# Exercise requirements
Copy the lines from the one containing "Give a lens" through the one containing "-0.035787, 0.306971, 1.087428]]", both ends included, reproducing them character for character. Leave the pictures out of your answer.

# Recorded data
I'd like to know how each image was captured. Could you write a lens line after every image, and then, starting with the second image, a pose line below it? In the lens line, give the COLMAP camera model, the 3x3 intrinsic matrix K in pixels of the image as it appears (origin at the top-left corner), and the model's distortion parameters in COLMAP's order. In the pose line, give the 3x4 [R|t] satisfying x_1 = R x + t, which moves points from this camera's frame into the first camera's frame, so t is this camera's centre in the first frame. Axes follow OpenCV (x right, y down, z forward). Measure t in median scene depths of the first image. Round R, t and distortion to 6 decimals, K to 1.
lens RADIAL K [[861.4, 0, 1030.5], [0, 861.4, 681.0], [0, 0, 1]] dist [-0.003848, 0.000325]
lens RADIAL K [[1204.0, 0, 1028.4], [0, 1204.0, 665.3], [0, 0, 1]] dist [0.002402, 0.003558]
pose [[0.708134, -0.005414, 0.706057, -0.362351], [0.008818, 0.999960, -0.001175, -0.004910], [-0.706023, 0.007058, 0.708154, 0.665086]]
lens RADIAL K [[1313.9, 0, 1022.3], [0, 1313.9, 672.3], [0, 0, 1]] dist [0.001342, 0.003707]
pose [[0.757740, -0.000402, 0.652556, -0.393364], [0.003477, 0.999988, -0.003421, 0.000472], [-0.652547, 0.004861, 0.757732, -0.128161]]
---
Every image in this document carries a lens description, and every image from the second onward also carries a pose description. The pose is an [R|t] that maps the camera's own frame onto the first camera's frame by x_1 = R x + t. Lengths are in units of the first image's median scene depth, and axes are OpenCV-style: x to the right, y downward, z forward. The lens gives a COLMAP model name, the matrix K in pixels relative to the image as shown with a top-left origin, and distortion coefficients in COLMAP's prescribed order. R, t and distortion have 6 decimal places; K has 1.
--
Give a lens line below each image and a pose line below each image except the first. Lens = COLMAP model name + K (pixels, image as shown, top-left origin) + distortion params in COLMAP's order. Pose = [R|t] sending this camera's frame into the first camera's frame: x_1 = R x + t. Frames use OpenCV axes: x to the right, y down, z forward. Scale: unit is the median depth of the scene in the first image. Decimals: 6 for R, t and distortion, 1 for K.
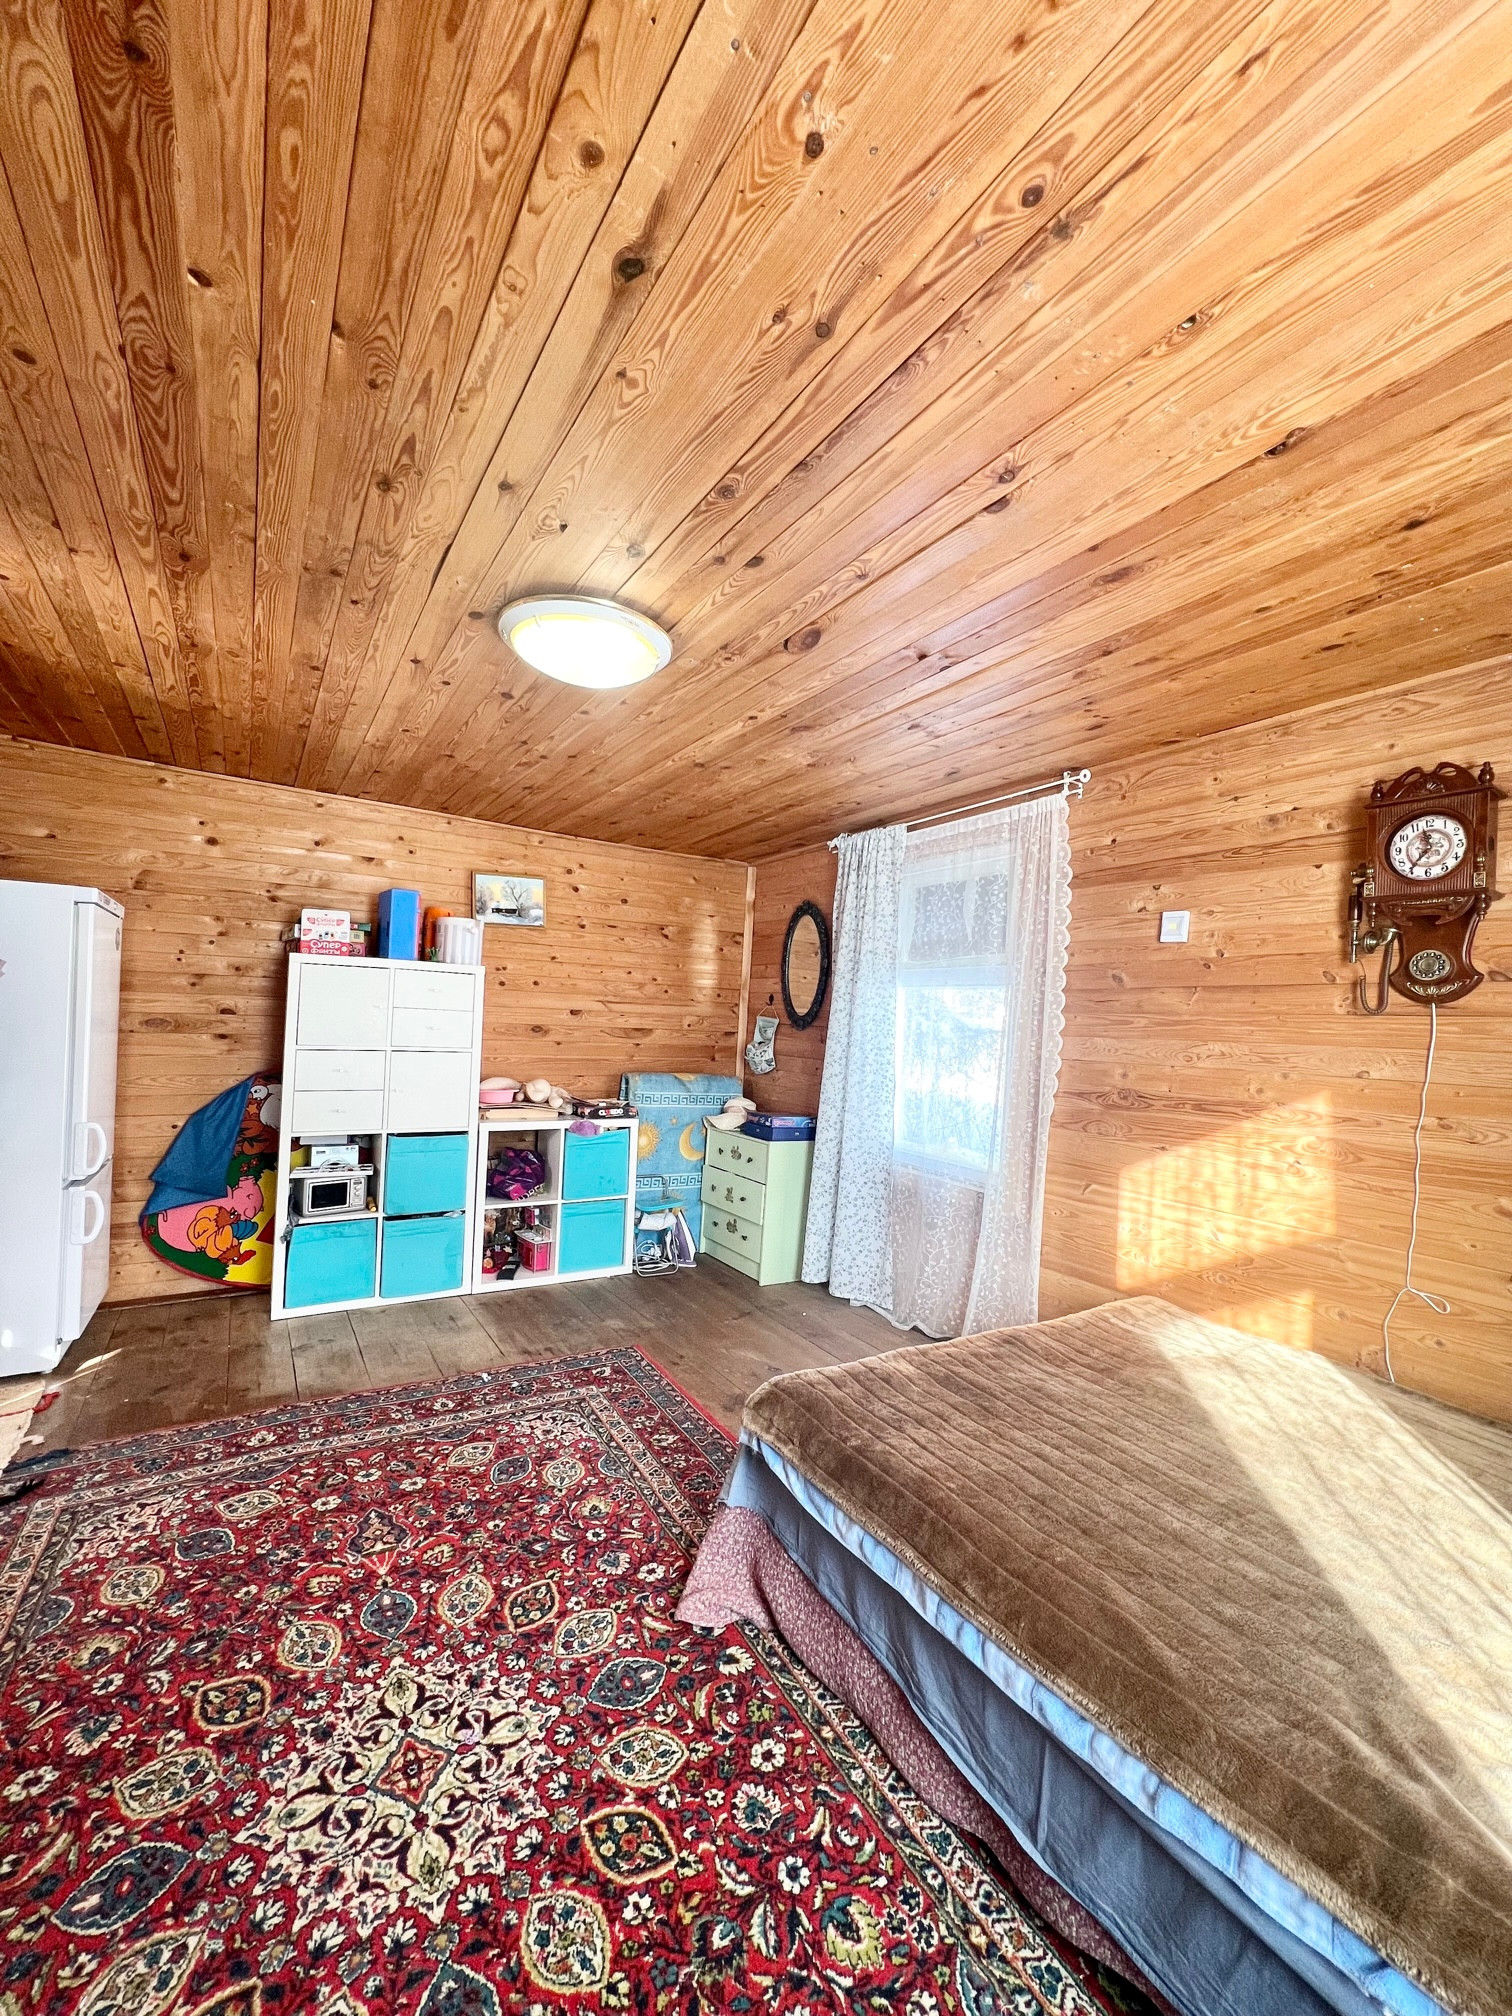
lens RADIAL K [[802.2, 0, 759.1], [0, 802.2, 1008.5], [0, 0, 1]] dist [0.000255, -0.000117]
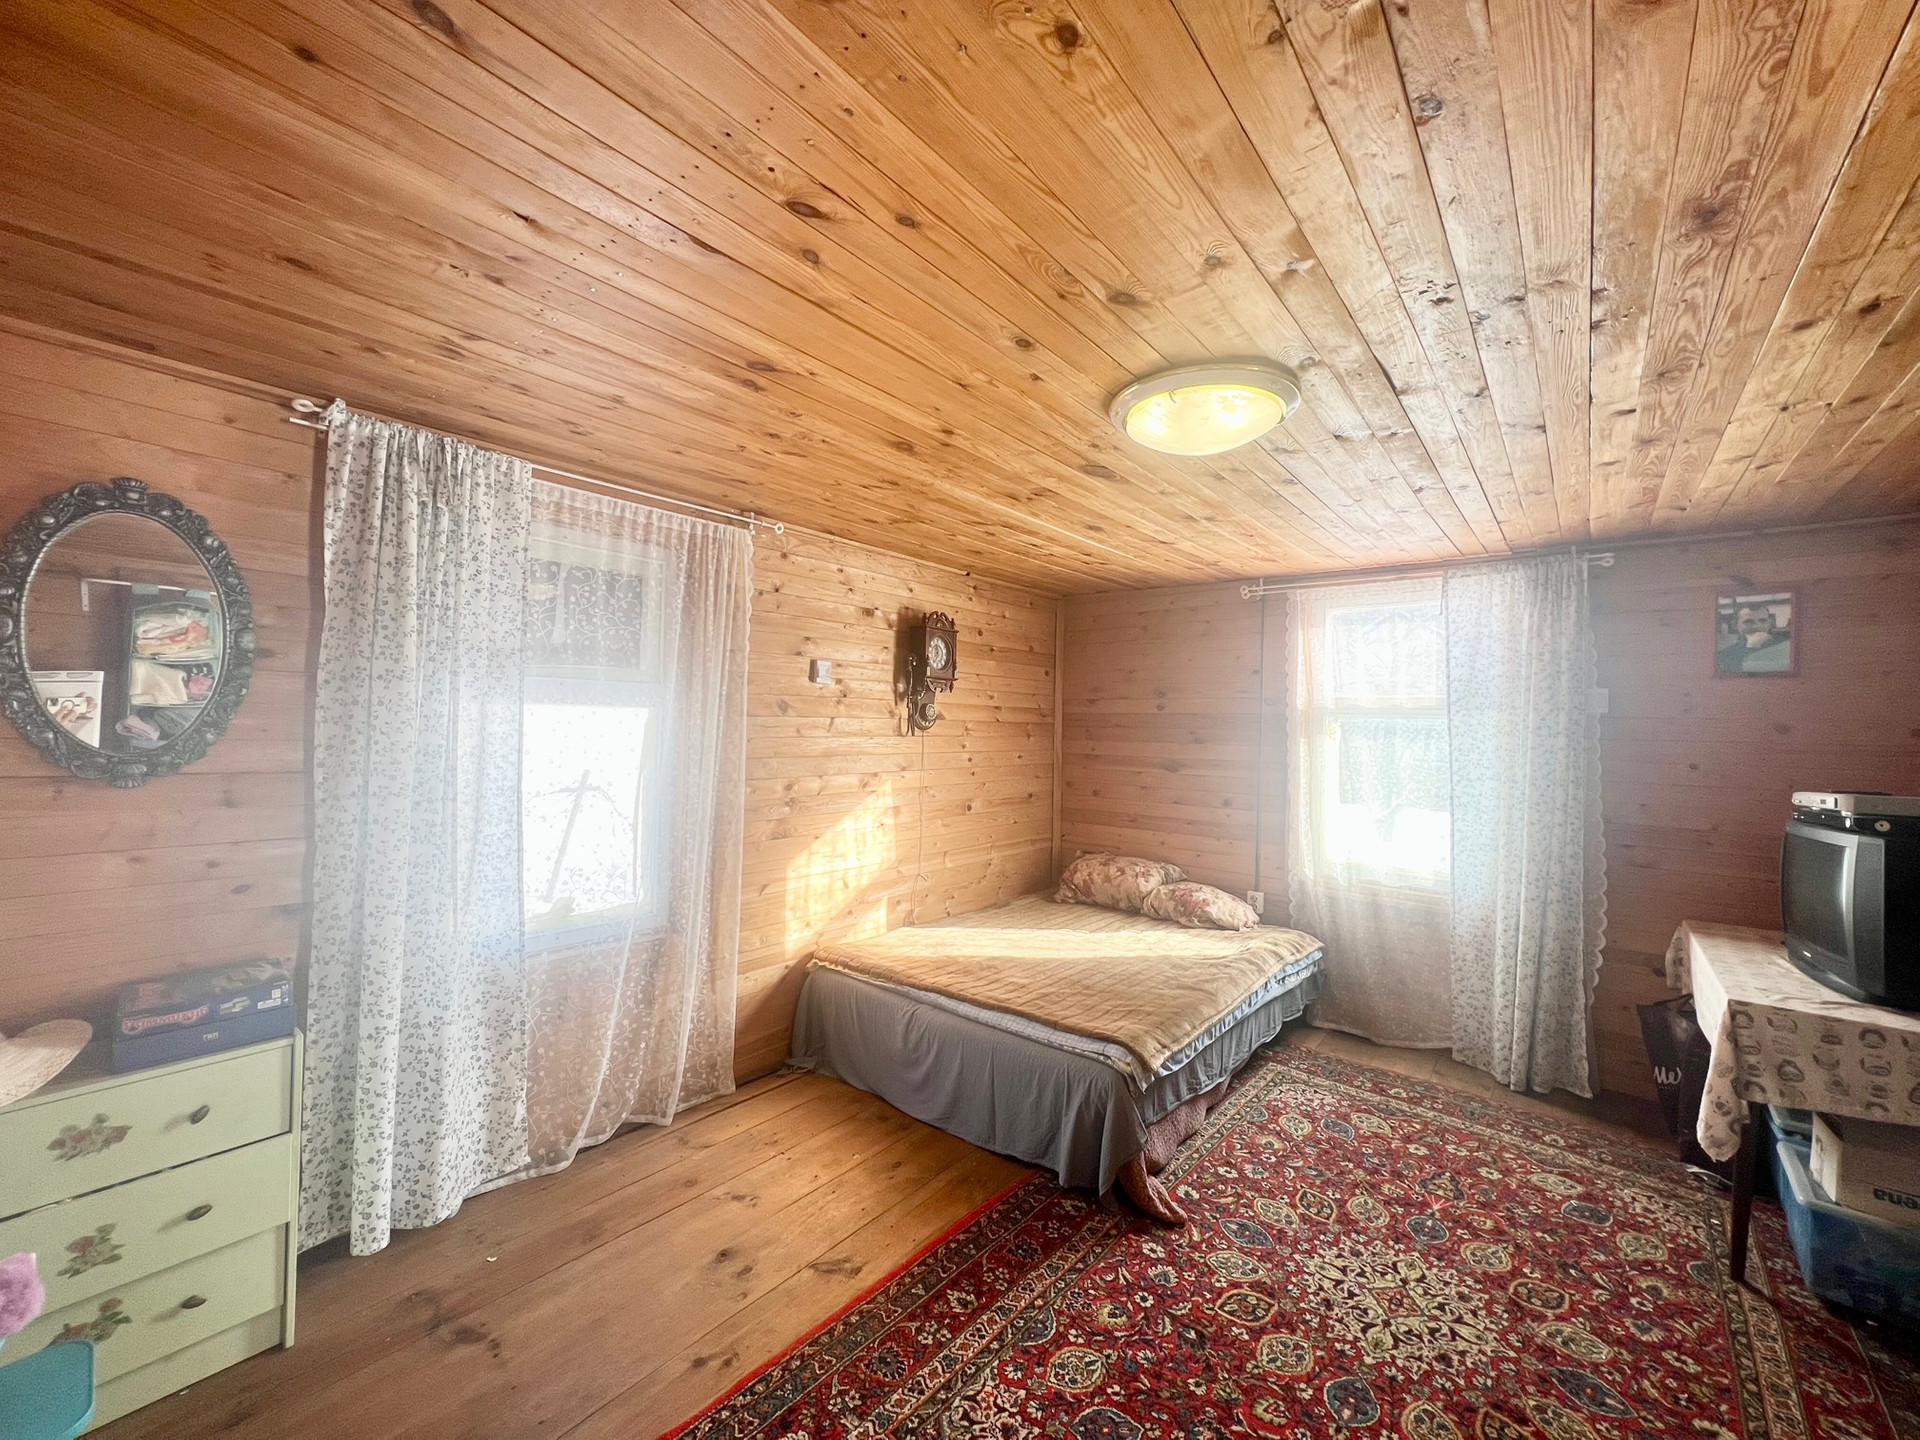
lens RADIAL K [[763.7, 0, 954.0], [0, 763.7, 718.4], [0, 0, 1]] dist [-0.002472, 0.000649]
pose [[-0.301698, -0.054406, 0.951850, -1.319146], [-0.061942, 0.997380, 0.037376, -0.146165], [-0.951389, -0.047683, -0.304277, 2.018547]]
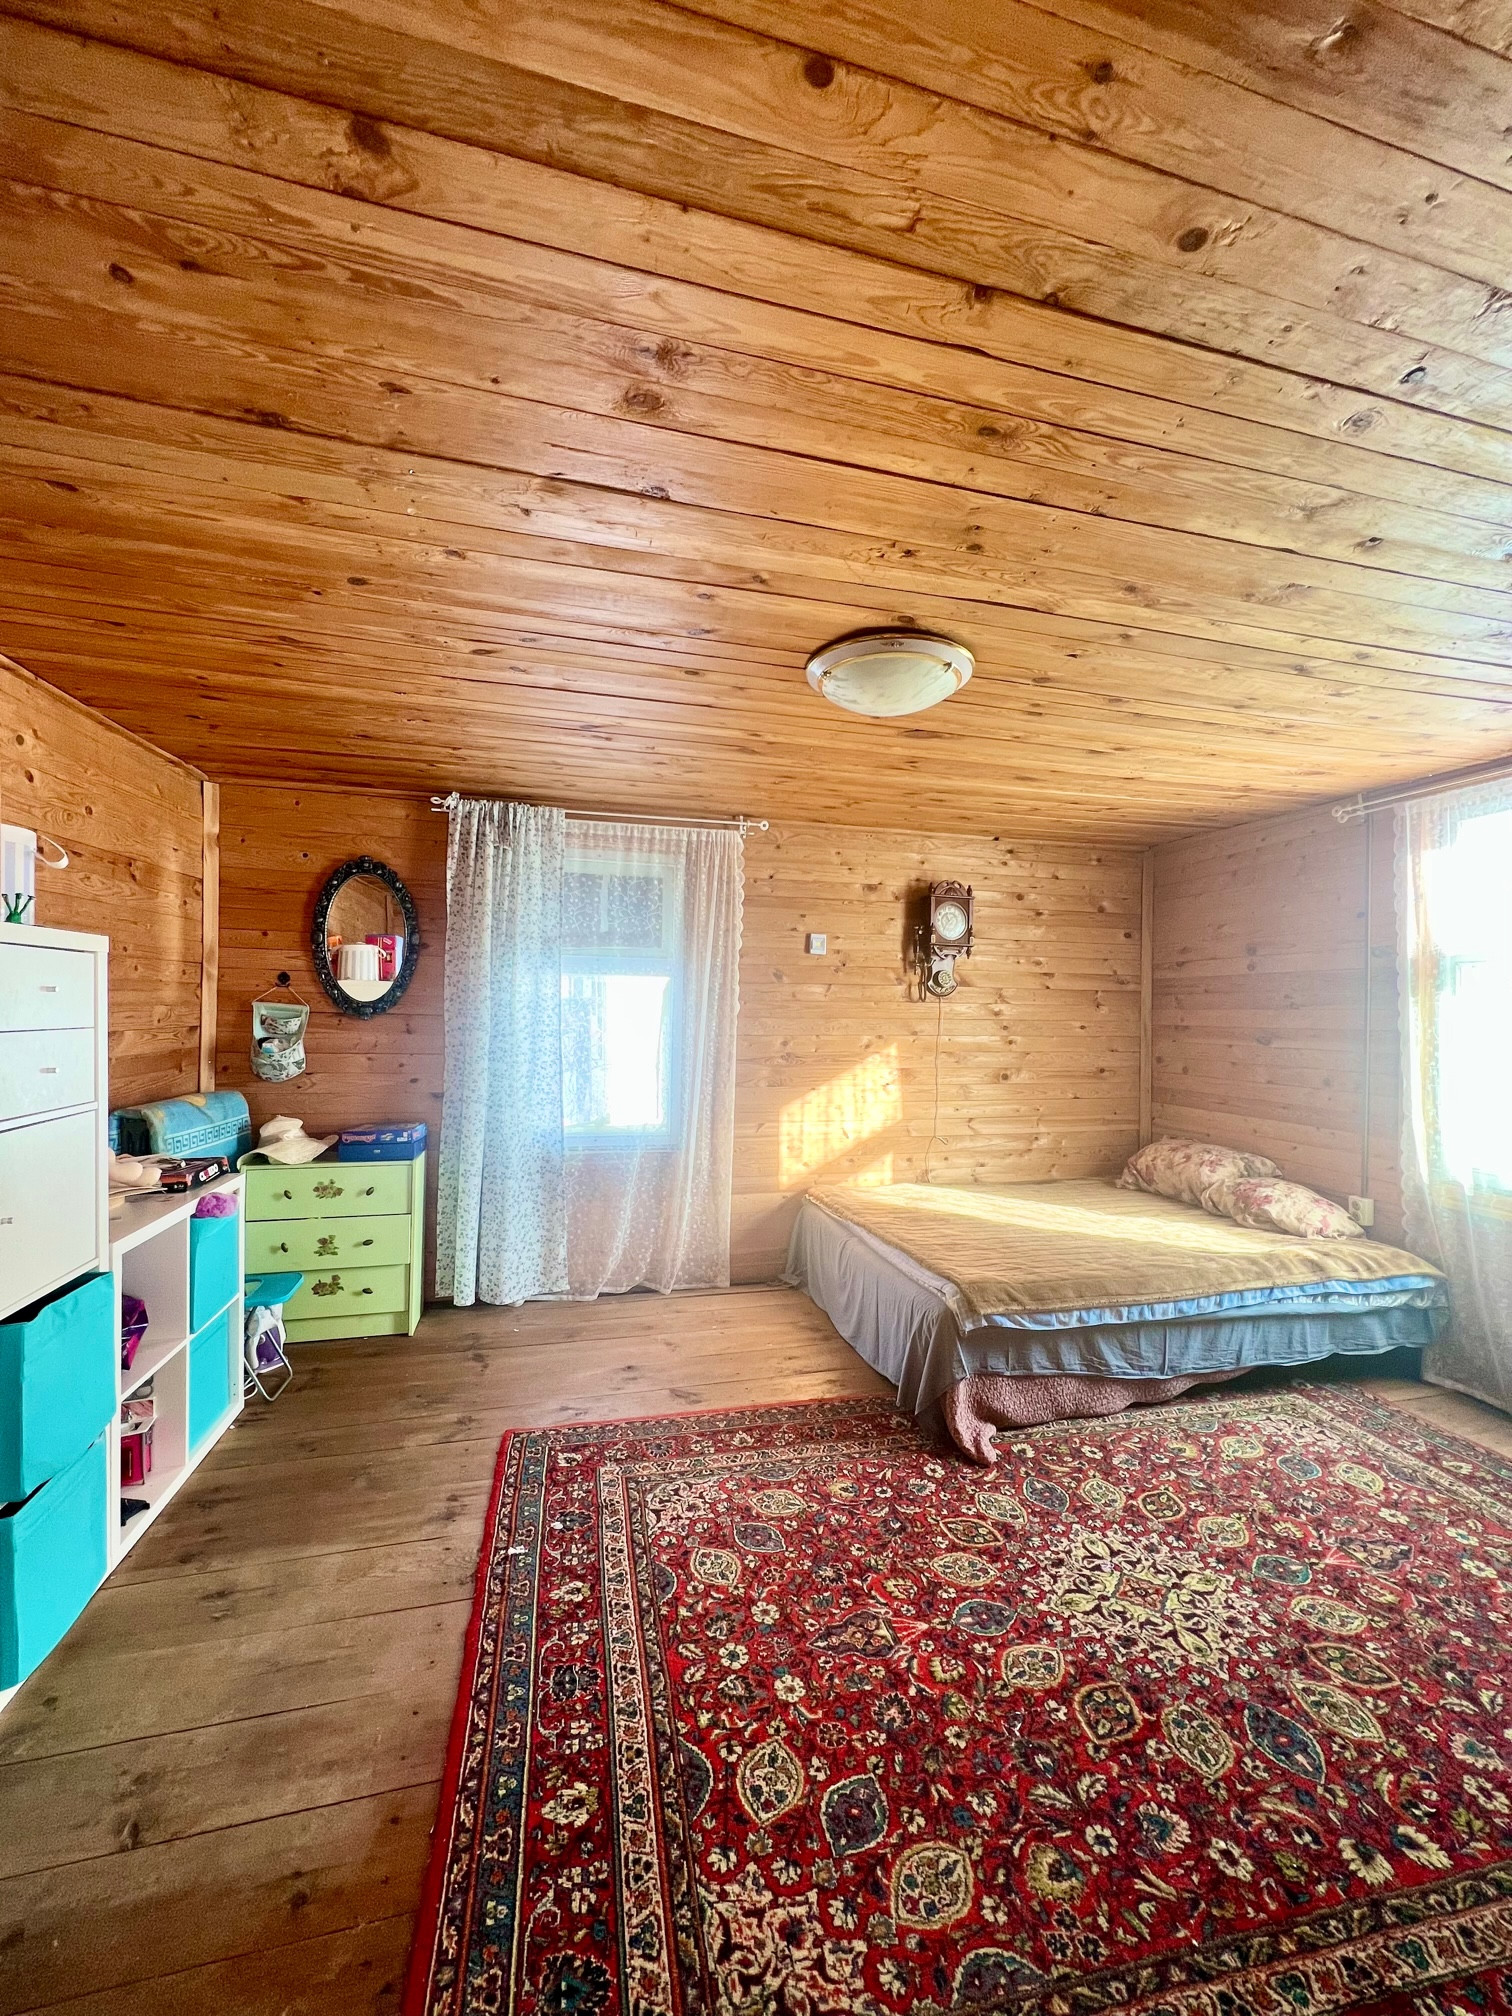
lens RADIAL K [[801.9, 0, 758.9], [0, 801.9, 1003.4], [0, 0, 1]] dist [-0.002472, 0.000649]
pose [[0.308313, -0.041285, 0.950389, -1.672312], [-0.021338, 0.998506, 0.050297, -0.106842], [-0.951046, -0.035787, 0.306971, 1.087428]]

# Response area
Give a lens line below each image and a pose line below each image except the first. Lens = COLMAP model name + K (pixels, image as shown, top-left origin) + distortion params in COLMAP's order. Pose = [R|t] sending this camera's frame into the first camera's frame: x_1 = R x + t. Frames use OpenCV axes: x to the right, y down, z forward. Scale: unit is the median depth of the scene in the first image. Decimals: 6 for R, t and distortion, 1 for K.
lens RADIAL K [[802.2, 0, 759.1], [0, 802.2, 1008.5], [0, 0, 1]] dist [0.000255, -0.000117]
lens RADIAL K [[763.7, 0, 954.0], [0, 763.7, 718.4], [0, 0, 1]] dist [-0.002472, 0.000649]
pose [[-0.301698, -0.054406, 0.951850, -1.319146], [-0.061942, 0.997380, 0.037376, -0.146165], [-0.951389, -0.047683, -0.304277, 2.018547]]
lens RADIAL K [[801.9, 0, 758.9], [0, 801.9, 1003.4], [0, 0, 1]] dist [-0.002472, 0.000649]
pose [[0.308313, -0.041285, 0.950389, -1.672312], [-0.021338, 0.998506, 0.050297, -0.106842], [-0.951046, -0.035787, 0.306971, 1.087428]]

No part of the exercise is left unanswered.